I would rather hang out with a girlfriend and my kiddo gazing up at steep granite peaks from an alpine tarn in the Sierra Nevada mountains of California than chill out above a glacier in the Himalaya sans a friend.
Conversely, I’d rather go to the Himalaya and be there 2.5 weeks completely unplugged than try to stress about internet connections and finding friends to hang out with for an additional month.
It took a lot to accept this shift, and I’m still integrating it.
I had to let go of an identity and a judgement that if I wasn’t doing something utterly exotic far away and for over a month, I wasn’t leading a truly adventurous life. Sure, other people could think car camping was adventurous, but I had the belief that I was supposed to be an example of what level of adventure was possible with a family. I believe am that…but the way I was doing it was no longer honoring my new evolving self.
Recently I was sitting at an alpine tarn with a wise friend celebrating my birthday when she reflected back to me that indeed, it can be hard to let go of outdated dreams. That phrase hit me like a train.

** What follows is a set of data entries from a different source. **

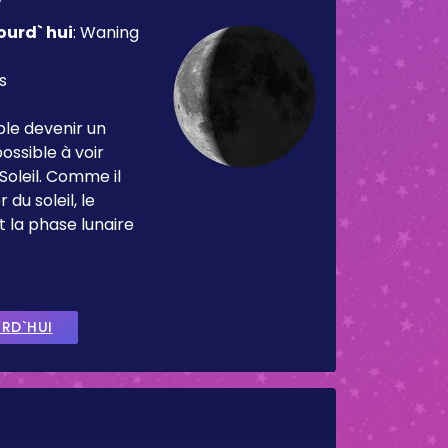
ourd` hui
:
Waning
s
ble devenir un
ossible à voir
Soleil. Comme il
 du soleil, le
t la phase lunaire
URD`HUI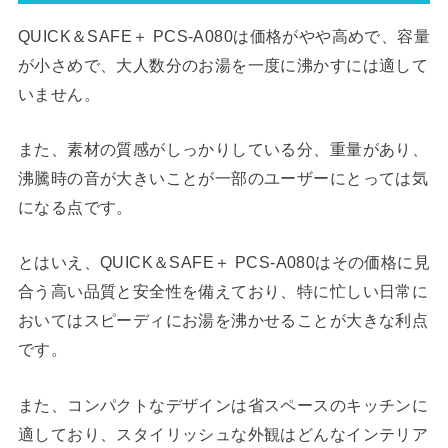
QUICK＆SAFE＋ PCS-A080は価格がやや高めで、容量
が小さめで、大人数分のお湯を一度に沸かすには適して
いません。
また、素材の質感がしっかりしている分、重量があり、
沸騰時の音が大きいことが一部のユーザーにとっては気
になる点です。
とはいえ、QUICK＆SAFE＋ PCS-A080はその価格に見
合う高い品質と安全性を備えており、特に忙しい日常に
おいてはスピーディにお湯を沸かせることが大きな利点
です。
また、コンパクトなデザインは省スペースのキッチンに
適しており、スタイリッシュな外観はどんなインテリア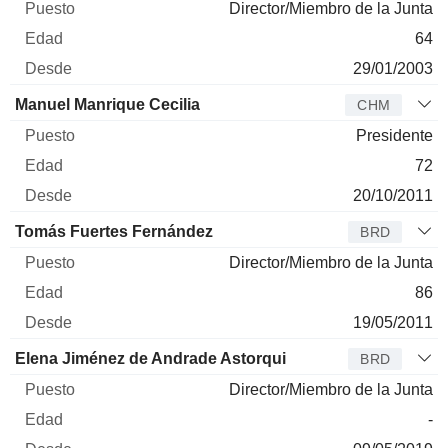
Director/Miembro de la Junta
64
29/01/2003
Manuel Manrique Cecilia
CHM
Presidente
72
20/10/2011
Tomás Fuertes Fernández
BRD
Director/Miembro de la Junta
86
19/05/2011
Elena Jiménez de Andrade Astorqui
BRD
Director/Miembro de la Junta
-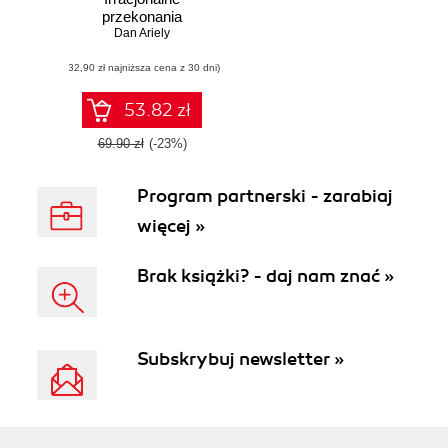
przekonania
racjonalnych ludzi
Dan Ariely
(32,90 zł najniższa cena z 30 dni)
53.82 zł
69.90 zł
(-23%)
Program partnerski - zarabiaj
więcej »
Brak książki? - daj nam znać »
Subskrybuj newsletter »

Exactly! That’s what was going on!
I was trying to live a dream that no longer applied to who I had evolved into.
I was resisting this new desire because instead of seeing that I evolved into a new person, I thought I was de-volving into a more …boring person.
Nothing could be further from the truth.
Me trying to live an outdated dream had me feeling incomplete and stressed.
Embracing my new dreams – adventures with friends and being totally unplugged on those adventures so I could be fully present the entire time – has me feeling excited and passionate about my travel again.
I’ve got a road trip planned in Mama Bear this November, and I’m going to leave her with some friends in New Mexico and drive her to my slice of heaven in Baja come Spring. I’m going to head to Asia or Africa or South America next year and plan to meet up with friends and stay for less time so I don’t need to be plugged in at all while there. I’m going to be so much more relaxed on those trips and just allow myself to savor every moment.
I am so fucking psyched.
What dream are you holding onto that you’ve outgrown?
Are you telling yourself you “should” hold onto it because you’d be failing if you let it go?
Could it be that instead, you have evolved into a new version of yourself with different needs and different dreams that are just as valid and perhaps even more thrilling?
Try to see what happens when you let go of that outdated dream and live into new ones. What happens when you honor yourself and what you want…now?